Un bon onduleur
L’onduleur est une pièce complexe d’un système photovoltaïque, et il est relativement difficile de l’évaluer sans entrer dans des explications techniques très longues. Il y a tout de même des choses à savoir. D’abord le rendement d’un onduleur va dépendre de la tension d’entrée donc de celle qui sort de vos panneaux photovoltaïques, et chaque modèle d’onduleur a un point de fonctionnement optimal différent. Ce qui signifie que l’onduleur doit être dimensionné en fonction du nombre de panneaux, et de leur puissance maximale. Normalement, si on passe d’une puissance de 2,6 kW/c à 3kW/c, le modèle d’onduleur proposé par l’installateur doit être différent. Si l’onduleur est sous-dimensionné, ou sur-dimensionné, vous perdrez en rendement, et donc sur les revenus générés. S’il est sous-dimensionné, il risque également de tomber en panne beaucoup plus tôt.

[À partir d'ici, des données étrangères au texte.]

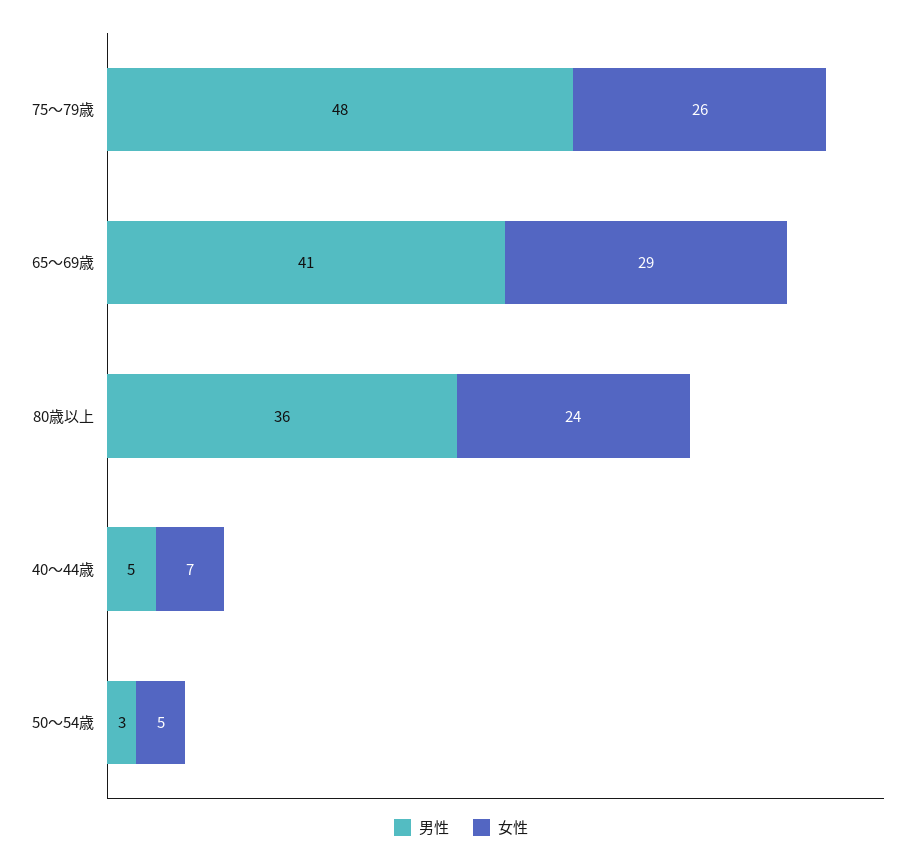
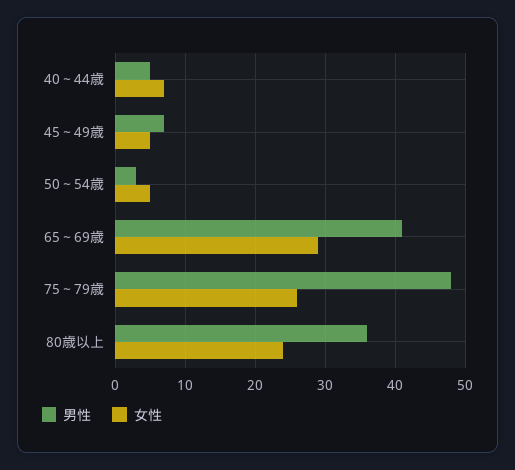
男性, 45～49歳: none -> 7
女性, 45～49歳: none -> 5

Ensuite, il faut bien comprendre que la tension d’entrée varie en fonction du moment de la journée, et là encore, chaque onduleur a une courbe différente de rendement en fonction de l’écart par rapport à la tension optimale. Ces courbes sont disponibles pour tous les modèles, vous pouvez demander à votre vendeur de vous expliquer celle de l’appareil qu’il vous propose (cela risque de ne pas l’amuser beaucoup, mais la vie ne peut pas être rose tous les jours). Certains modèles perdent donc moins en rendement lorsque la puissance de sortie des panneaux est faible, le matin et les soir. Globalement, ils seront plus efficaces sur l’ensemble de la journée.
Qualité interne de l’onduleur
La durabilité de l’onduleur va dépendre de son bon dimensionnement par rapport au reste de l’installation, mais aussi de sa qualité de fabrication, et de son bon refroidissement, ces deux paramètres étant généralement liés. Les composants internes, électroniques, peuvent être de diverses qualités, mais c’est difficile à voir si vous n’êtes pas électronicien. Si vous l’êtes, n’hésitez pas à faire ouvrir le boîtier et à aller voir les entrailles de la bête. La plupart des grands fabricants européens, américains et japonais sont sérieux sur ce point.
Il reste la méthode de refroidissement, et là, il y a polémique. La plupart des fabricants optent pour un refroidissement passif de l’onduleur, ce qui suppose un boîtier d’assez grande taille, et des composants liés à une couche de métal conducteur de chaleur, qui évacue celle-ci à l’extérieur du boîtier. Dans tous les cas, il faudra placer l’onduleur dans un endroit plutôt frais (surtout pas dehors en plein soleil). Le refroidissement passif peut être tout à fait efficace. D’autres fabricants d’onduleurs ajoutent un système de ventilation, souvent avec un boîtier plus petit. Ce n’est pas forcément une mauvaise solution du point de vue du refroidissement. Par contre, celui-ci repose sur une pièce en mouvement, donc plus fragile, et en cas d’arrêt du ventilateur, l’onduleur va souffrir.